Entre deux valises prêtes à fuir la ville, un ventilateur qui brasse plus de soupirs que d’air frais, et les après-midis alanguis au goût d’abricot et de vin blanc, le cinéma reste le plus fidèle des refuges. Cet été, on rêve d’histoires troubles, de corps au soleil, de silences trop lourds, d’adieux sans fin. Voici huit films à revoir comme on feuillette un carnet d’amour, ou à découvrir comme un flirt d’août : inattendu, brûlant, nécessaire.
1. Io sono l’amore, de Luca Guadagnino (2009)
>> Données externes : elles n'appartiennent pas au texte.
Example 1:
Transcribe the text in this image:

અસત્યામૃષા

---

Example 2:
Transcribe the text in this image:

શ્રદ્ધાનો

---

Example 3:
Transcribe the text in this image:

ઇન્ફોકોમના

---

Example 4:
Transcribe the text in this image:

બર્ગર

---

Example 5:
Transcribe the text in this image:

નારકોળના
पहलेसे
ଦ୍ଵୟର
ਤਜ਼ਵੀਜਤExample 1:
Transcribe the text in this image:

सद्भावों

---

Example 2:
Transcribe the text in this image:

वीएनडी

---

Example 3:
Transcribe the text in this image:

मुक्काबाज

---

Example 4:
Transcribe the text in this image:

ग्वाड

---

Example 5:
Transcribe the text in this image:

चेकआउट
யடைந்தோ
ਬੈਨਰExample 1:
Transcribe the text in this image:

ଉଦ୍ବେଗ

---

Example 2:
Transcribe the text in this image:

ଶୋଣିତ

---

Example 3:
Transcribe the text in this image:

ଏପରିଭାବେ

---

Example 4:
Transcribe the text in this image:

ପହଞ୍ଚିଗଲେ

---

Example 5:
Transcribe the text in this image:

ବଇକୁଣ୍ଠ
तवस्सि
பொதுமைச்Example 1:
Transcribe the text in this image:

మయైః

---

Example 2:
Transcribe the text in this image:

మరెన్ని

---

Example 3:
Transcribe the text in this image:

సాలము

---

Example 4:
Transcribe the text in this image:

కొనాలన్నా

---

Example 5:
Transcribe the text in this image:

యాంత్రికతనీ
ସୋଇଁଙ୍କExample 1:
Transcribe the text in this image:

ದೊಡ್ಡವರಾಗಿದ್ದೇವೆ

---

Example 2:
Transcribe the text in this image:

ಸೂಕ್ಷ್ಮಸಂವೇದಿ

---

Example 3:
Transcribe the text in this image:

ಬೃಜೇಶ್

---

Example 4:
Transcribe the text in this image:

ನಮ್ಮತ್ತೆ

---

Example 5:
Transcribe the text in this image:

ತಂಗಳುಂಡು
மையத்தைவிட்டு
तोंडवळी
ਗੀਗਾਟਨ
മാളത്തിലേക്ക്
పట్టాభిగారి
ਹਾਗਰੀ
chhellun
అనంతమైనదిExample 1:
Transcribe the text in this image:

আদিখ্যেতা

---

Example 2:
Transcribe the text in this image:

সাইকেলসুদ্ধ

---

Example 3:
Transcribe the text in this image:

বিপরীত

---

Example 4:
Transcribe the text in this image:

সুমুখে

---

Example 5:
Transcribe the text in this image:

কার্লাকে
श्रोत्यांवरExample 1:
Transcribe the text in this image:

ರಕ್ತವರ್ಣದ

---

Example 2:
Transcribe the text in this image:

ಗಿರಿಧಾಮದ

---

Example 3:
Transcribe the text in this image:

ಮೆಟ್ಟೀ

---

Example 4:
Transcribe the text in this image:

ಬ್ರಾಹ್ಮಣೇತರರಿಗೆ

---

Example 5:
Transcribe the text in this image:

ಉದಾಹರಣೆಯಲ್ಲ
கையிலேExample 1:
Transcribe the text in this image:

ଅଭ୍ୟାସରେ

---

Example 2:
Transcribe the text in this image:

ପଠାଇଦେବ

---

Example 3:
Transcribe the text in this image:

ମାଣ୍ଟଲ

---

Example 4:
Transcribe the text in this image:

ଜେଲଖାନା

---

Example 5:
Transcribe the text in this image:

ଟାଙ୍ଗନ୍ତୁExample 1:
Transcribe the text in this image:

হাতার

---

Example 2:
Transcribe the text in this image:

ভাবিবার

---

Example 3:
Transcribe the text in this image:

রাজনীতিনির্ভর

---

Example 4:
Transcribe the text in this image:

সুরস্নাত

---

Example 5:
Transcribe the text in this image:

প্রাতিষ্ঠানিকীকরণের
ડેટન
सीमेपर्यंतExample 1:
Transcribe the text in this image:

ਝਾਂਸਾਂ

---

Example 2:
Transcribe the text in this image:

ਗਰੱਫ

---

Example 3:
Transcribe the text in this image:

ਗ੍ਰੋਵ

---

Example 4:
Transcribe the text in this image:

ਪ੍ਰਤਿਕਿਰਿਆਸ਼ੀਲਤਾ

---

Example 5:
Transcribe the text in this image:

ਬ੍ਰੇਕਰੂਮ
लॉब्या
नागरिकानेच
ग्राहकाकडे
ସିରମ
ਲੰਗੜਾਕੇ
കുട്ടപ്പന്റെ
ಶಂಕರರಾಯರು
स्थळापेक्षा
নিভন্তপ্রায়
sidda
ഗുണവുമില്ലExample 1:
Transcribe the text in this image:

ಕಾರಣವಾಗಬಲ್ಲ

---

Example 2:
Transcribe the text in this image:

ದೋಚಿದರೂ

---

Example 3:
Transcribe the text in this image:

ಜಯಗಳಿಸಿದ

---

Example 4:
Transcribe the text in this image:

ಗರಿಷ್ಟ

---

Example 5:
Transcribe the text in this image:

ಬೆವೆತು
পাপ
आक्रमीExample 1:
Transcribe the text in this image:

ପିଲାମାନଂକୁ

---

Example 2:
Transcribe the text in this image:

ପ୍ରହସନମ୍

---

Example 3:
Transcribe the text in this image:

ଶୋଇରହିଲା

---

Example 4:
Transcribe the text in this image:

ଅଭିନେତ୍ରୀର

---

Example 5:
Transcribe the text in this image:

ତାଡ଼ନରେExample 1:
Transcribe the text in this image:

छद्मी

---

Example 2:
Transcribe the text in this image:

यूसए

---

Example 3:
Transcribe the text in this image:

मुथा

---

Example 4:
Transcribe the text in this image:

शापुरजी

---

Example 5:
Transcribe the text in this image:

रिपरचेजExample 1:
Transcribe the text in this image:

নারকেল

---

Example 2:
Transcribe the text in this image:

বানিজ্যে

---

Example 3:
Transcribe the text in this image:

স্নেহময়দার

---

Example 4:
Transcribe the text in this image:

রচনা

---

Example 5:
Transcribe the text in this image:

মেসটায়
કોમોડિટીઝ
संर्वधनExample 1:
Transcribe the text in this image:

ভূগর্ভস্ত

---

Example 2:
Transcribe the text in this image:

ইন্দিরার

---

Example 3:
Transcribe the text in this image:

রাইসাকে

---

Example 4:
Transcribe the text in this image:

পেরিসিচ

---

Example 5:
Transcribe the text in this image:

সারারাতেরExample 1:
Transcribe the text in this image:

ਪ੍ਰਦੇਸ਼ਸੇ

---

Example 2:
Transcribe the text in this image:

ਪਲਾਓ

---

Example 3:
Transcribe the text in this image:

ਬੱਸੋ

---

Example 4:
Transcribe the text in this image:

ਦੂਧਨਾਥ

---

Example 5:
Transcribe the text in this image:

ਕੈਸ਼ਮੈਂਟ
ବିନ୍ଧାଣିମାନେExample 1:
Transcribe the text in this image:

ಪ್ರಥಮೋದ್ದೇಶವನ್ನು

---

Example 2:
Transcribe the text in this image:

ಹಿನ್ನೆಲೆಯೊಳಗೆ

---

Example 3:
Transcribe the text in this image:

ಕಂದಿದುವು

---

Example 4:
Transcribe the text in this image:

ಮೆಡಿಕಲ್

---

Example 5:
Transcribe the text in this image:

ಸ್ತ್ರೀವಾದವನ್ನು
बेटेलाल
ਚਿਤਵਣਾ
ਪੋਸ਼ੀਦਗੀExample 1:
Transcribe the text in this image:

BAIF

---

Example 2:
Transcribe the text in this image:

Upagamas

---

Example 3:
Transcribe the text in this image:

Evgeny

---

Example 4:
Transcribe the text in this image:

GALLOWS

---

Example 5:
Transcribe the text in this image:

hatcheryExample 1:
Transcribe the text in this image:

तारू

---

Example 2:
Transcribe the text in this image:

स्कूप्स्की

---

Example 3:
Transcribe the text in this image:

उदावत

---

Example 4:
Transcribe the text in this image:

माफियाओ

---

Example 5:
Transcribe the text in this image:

Une villa milanaise, des repas chorégraphiés, Tilda Swinton en souveraine secrète… Guadagnino filme le désir comme une chute en velours, et la bourgeoisie comme un opéra prêt à dérailler. L’Italie devient ici une élégie sensuelle, où l’émancipation passe par une assiette de crevettes et un jardin sauvage.
2. A Bigger Splash, de Luca Guadagnino (2015)
Le désir, encore. Mais cette fois sur l’île de Pantelleria, brûlée de soleil et d’ombres. Ralph Fiennes danse hystériquement, Dakota Johnson observe, et Tilda — toujours elle — se tait, sublime et blessée. L’été devient une tragédie rock’n’roll, où le silence vaut tous les cris.
3. Tchao Pantin, de Claude Berri (1983)
Un été parisien sous la pluie et la crasse. Coluche y est magnifique de fatigue, clown triste dans une station-service. Le film, sombre et brut, regarde la solitude avec une tendresse rare. Rien de solaire ici, mais une chaleur d’âme inoubliable.
4. Passages, d’Ira Sachs (2023)
Un trio moderne dans le Paris d’aujourd’hui, où la passion devient chaos. Franz Rogowski, Ben Whishaw et Adèle Exarchopoulos incarnent le désordre amoureux dans sa forme la plus nue : imprévisible, physique, égoïste, bouleversant. Un film qui dérange avec style.
5. Rosetta, des frères Dardenne (1999)
C’est l’anti-carte postale de l’été. Rosetta n’a pas de vacances, pas de répit, pas de place. Filmée au plus près, cette jeune fille qui refuse de couler offre une leçon de dignité brute. On sort écorché, mais agrandi. L’Europe sociale à hauteur de peau.
6. Une jeune fille qui va bien, de Sandrine Kiberlain (2021)
Paris en 1942, mais sans lourdeur historique. Rebecca Marder y incarne l’énergie vitale d’une jeune femme juive, actrice en devenir, insouciante et fragile. Un film lumineux sur le fil du drame, qui célèbre la joie de vivre comme ultime résistance.
7. Emilia Perez, de Jacques Audiard (2024)
La surprise musicale de l’année. Entre telenovela queer et opéra de rédemption, Emilia Perez emporte tout sur son passage : les genres, les codes, les cœurs. Karla Sofía Gascón est prodigieuse, et Selena Gomez réinvente sa propre image. C’est politique, baroque, et profondément émouvant.
8. Mascarade, de Nicolas Bedos (2022)
Cap Ferrat, les mensonges et les peaux bronzées. Pierre Niney et Marine Vacth jouent au jeu du faux semblant sous le soleil cruel de la Côte d’Azur. Un thriller sentimental, cynique et léché, parfait pour ceux qui aiment les fictions où l’on ne sait jamais qui manipule qui.
Une saison d’ambivalence élégante
Ces films ne racontent pas l’été comme on le vend dans les brochures. Ils en saisissent les ambiguïtés : la chaleur qui oppresse, la lumière qui révèle, les élans qui déraillent. Entre tragédies douces et éclats sensuels, ils nous rappellent que l’été est aussi la saison du doute, du désir et de la perte. Un miroir parfait, finalement, de notre époque.